— WHAT YOU NEED TO DO —
Please return, word for word, the line containing "index pip: (376, 300)" and each line after it through the end of the data below, and nothing else.

— GIVEN RECORDS —

+ + + +

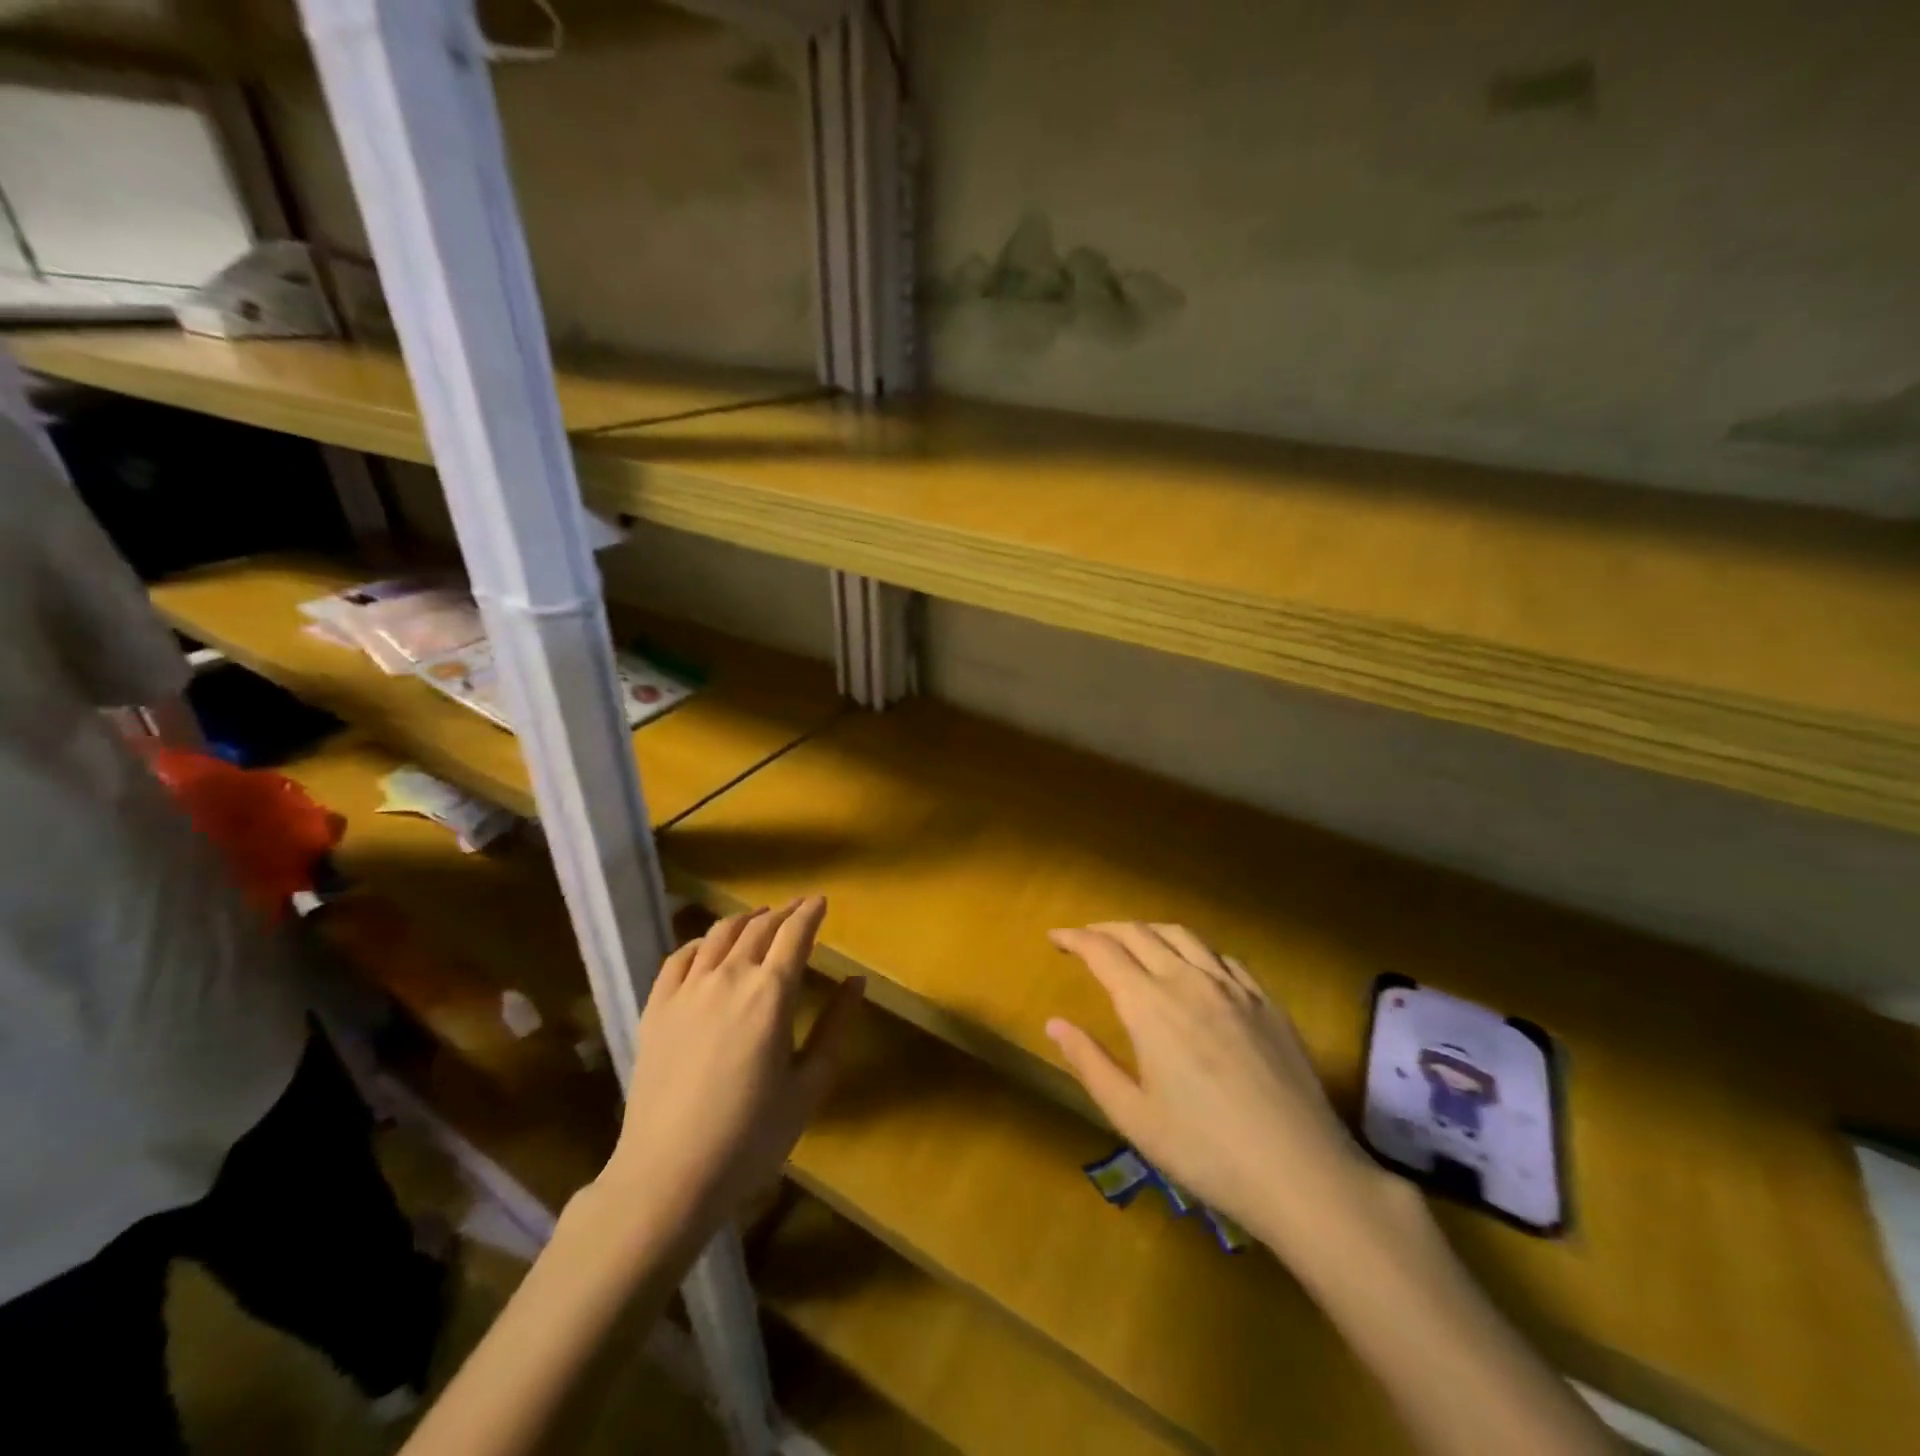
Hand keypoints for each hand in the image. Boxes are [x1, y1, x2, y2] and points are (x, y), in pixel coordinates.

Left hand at [605, 897, 862, 1237]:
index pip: (795, 934)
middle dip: (783, 912)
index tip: (821, 900)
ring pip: (719, 935)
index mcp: (771, 993)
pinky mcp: (655, 1008)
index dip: (810, 912)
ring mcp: (687, 990)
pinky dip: (700, 942)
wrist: (668, 1175)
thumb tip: (856, 981)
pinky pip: (679, 958)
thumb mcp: (809, 1085)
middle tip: (797, 908)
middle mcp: (729, 977)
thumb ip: (836, 1027)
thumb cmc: (751, 1136)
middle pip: (759, 927)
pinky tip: (707, 947)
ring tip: (758, 918)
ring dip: (745, 920)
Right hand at [1046, 922, 1384, 1254]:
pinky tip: (1195, 969)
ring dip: (1149, 930)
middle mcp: (1188, 981)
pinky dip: (1194, 951)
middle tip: (1086, 938)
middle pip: (1140, 933)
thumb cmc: (1206, 1151)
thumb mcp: (1134, 1117)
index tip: (1055, 936)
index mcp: (1149, 1006)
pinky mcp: (1266, 1001)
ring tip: (1134, 942)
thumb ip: (1090, 1063)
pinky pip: (1222, 957)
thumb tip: (1054, 1024)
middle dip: (1107, 929)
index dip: (1075, 938)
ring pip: (1183, 936)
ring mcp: (1233, 987)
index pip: (1103, 952)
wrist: (1301, 1172)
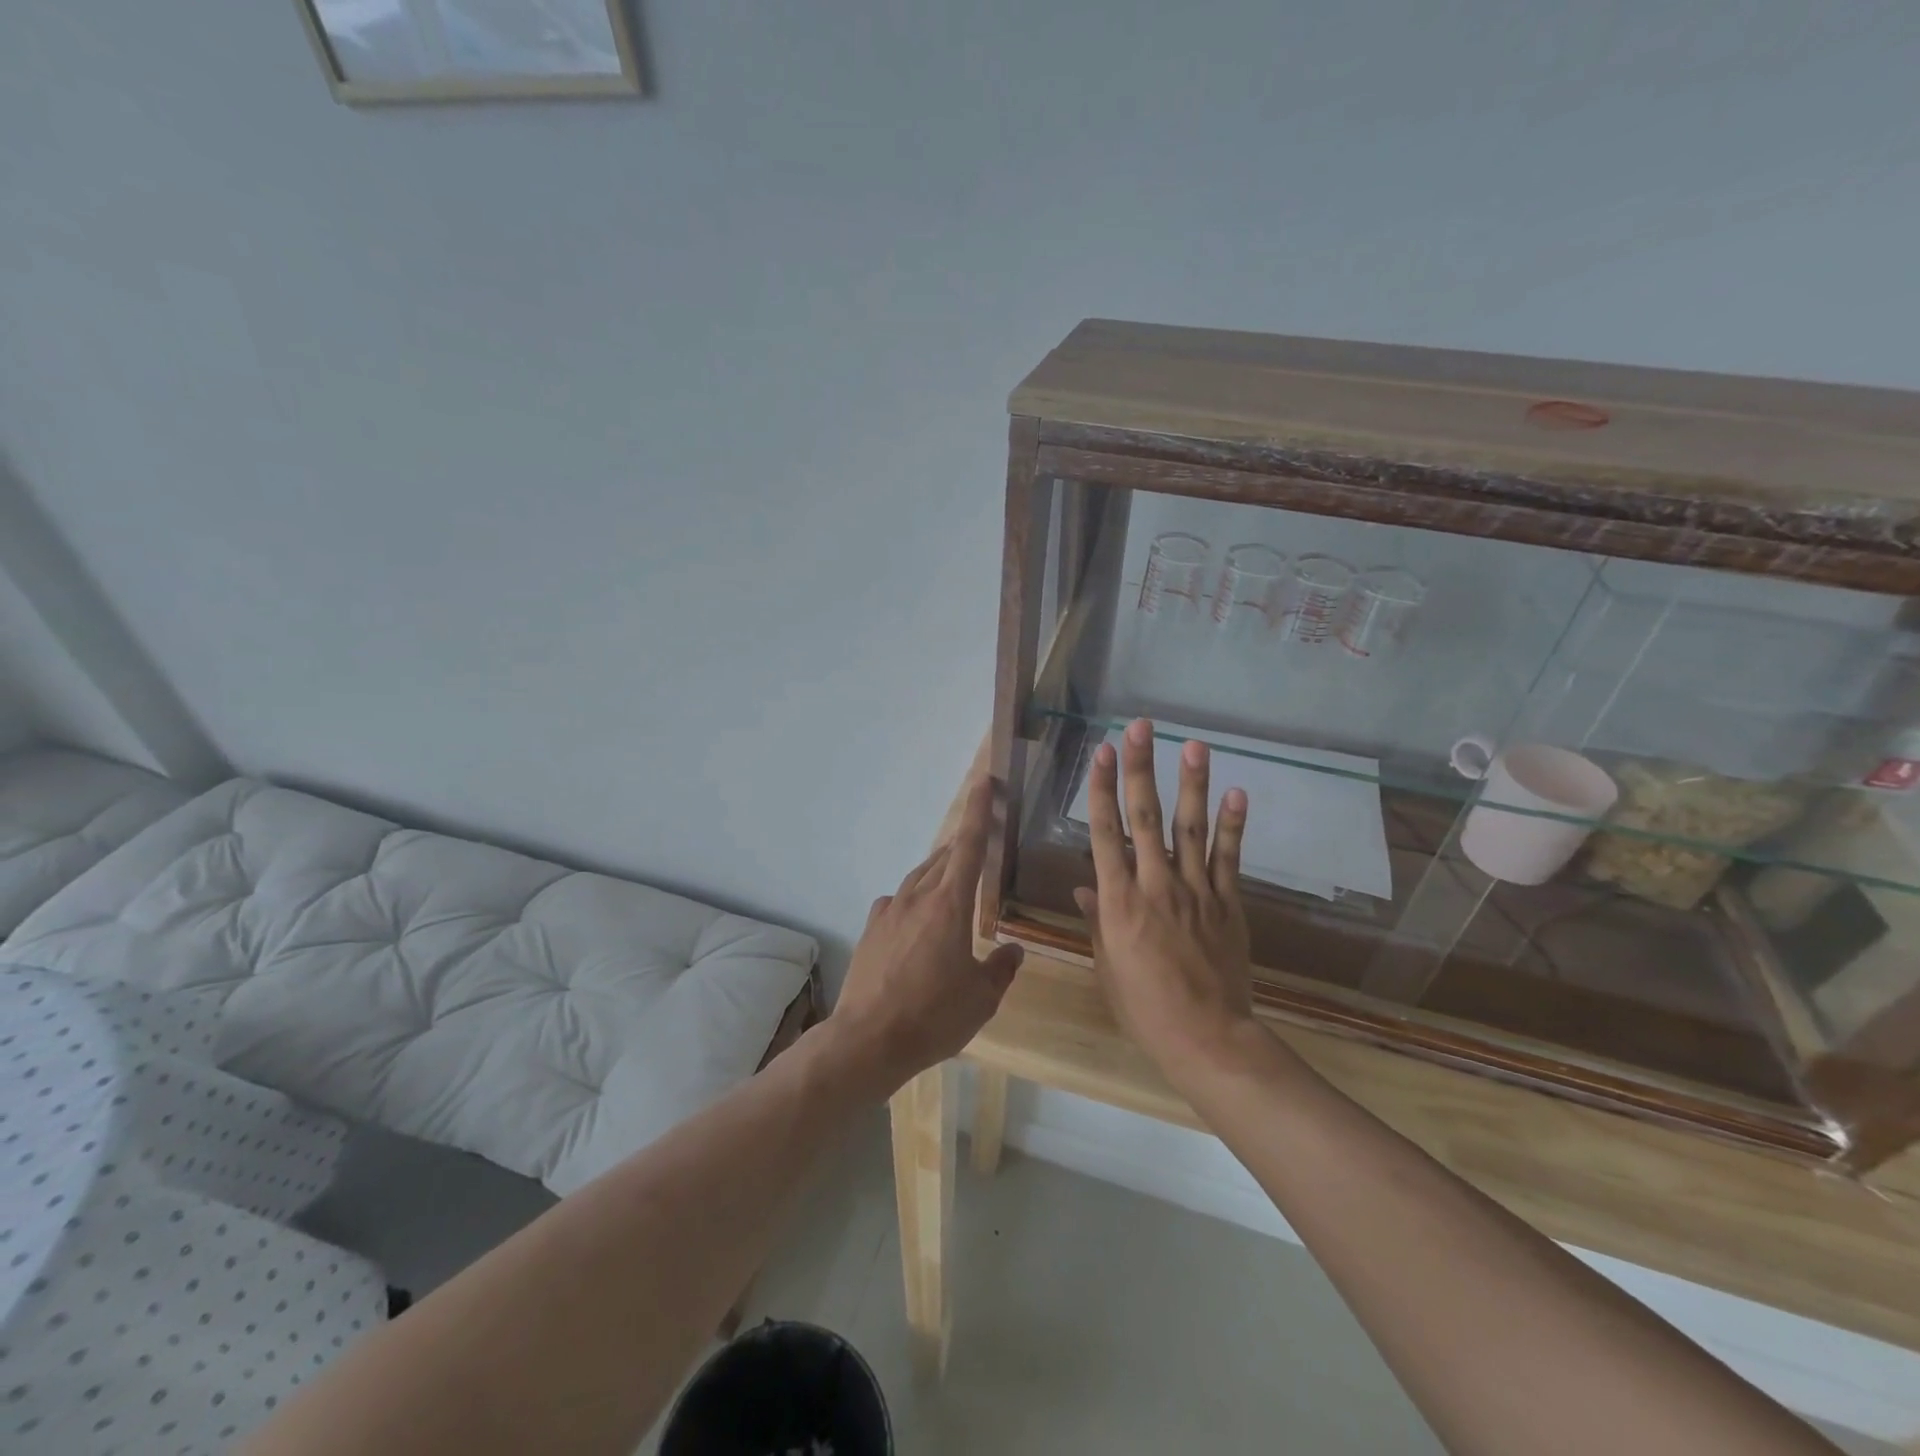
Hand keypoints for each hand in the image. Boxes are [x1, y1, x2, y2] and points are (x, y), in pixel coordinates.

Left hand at [828, 777, 1023, 1094]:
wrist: (867, 1040)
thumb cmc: (933, 1016)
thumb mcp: (982, 998)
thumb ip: (1001, 969)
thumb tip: (1014, 951)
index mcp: (951, 905)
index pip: (970, 846)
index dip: (979, 812)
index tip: (984, 782)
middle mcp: (918, 897)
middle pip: (944, 858)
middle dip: (963, 845)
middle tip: (980, 840)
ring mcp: (889, 911)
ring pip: (919, 877)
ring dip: (939, 872)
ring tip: (954, 882)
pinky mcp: (870, 929)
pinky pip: (897, 901)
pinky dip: (913, 900)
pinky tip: (917, 919)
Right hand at [1073, 719, 1259, 1083]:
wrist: (1206, 1037)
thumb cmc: (1144, 1008)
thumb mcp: (1108, 965)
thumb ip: (1098, 920)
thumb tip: (1087, 885)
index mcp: (1119, 901)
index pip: (1105, 833)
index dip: (1101, 789)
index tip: (1101, 753)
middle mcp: (1155, 885)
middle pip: (1144, 817)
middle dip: (1141, 768)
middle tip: (1141, 728)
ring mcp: (1196, 891)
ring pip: (1190, 828)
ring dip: (1190, 783)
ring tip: (1193, 744)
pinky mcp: (1228, 904)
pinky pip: (1230, 858)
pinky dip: (1234, 825)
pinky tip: (1237, 793)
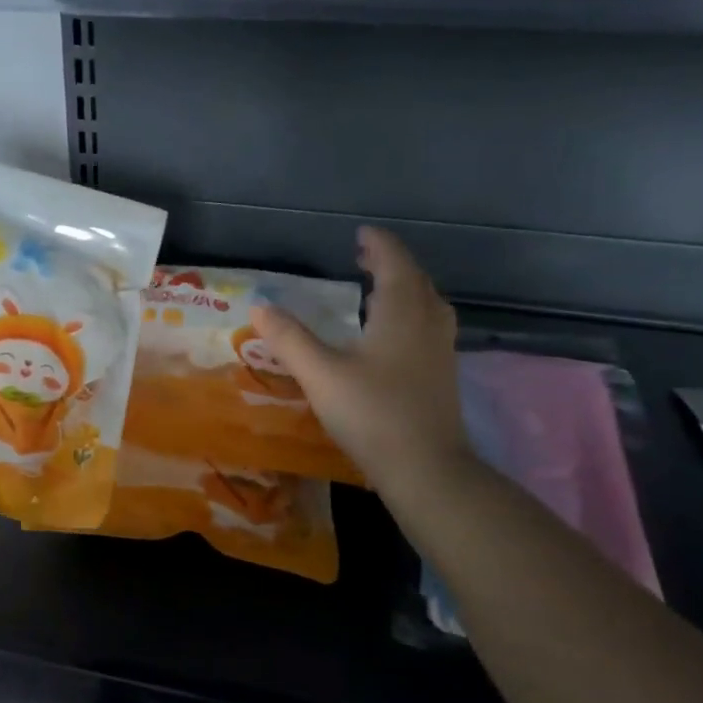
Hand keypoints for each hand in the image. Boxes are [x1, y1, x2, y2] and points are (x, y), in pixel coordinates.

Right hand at [252, 227, 469, 505]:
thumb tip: (259, 307)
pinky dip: (410, 314)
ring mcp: (440, 350)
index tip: (361, 234)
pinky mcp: (442, 375)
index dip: (378, 245)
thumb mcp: (321, 374)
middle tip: (363, 257)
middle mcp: (427, 323)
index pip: (394, 263)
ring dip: (404, 288)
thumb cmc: (372, 414)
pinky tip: (392, 335)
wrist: (426, 468)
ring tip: (379, 289)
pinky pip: (428, 326)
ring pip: (427, 304)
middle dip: (390, 264)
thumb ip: (289, 339)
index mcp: (401, 312)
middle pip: (414, 280)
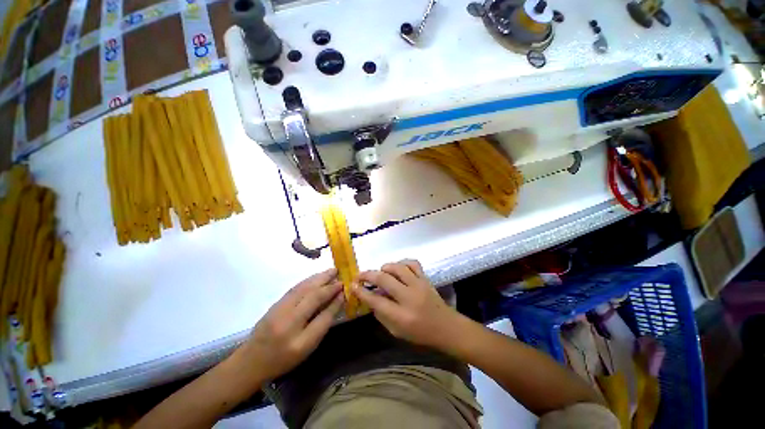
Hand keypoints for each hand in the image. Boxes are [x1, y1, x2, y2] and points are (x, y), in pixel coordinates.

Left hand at [235, 269, 343, 381]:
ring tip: (331, 270)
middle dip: (328, 284)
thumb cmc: (283, 359)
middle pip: (312, 297)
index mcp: (299, 341)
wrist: (252, 360)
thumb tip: (337, 301)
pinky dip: (308, 280)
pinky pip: (295, 288)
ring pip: (303, 289)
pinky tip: (315, 277)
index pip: (323, 317)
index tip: (345, 289)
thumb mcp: (307, 348)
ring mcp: (279, 311)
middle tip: (340, 273)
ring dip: (319, 278)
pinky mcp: (275, 304)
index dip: (335, 301)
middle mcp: (288, 323)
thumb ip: (322, 324)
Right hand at [353, 260, 462, 349]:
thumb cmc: (420, 334)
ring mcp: (419, 285)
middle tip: (360, 276)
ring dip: (384, 268)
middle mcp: (409, 298)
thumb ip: (381, 314)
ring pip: (397, 268)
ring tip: (380, 273)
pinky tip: (398, 269)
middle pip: (384, 279)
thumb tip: (370, 298)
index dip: (361, 292)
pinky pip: (412, 264)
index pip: (376, 300)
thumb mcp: (396, 332)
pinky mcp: (425, 278)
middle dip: (368, 275)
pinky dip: (402, 263)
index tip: (352, 286)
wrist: (446, 327)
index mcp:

+ + + +

— EXPECTED ANSWER —
index pip: (376, 300)
thumb mcp: (396, 332)
pinky mcp: (425, 278)
middle dip: (368, 275)
pinky dip: (402, 263)
index tip: (352, 286)
wrist: (446, 327)
index mcp:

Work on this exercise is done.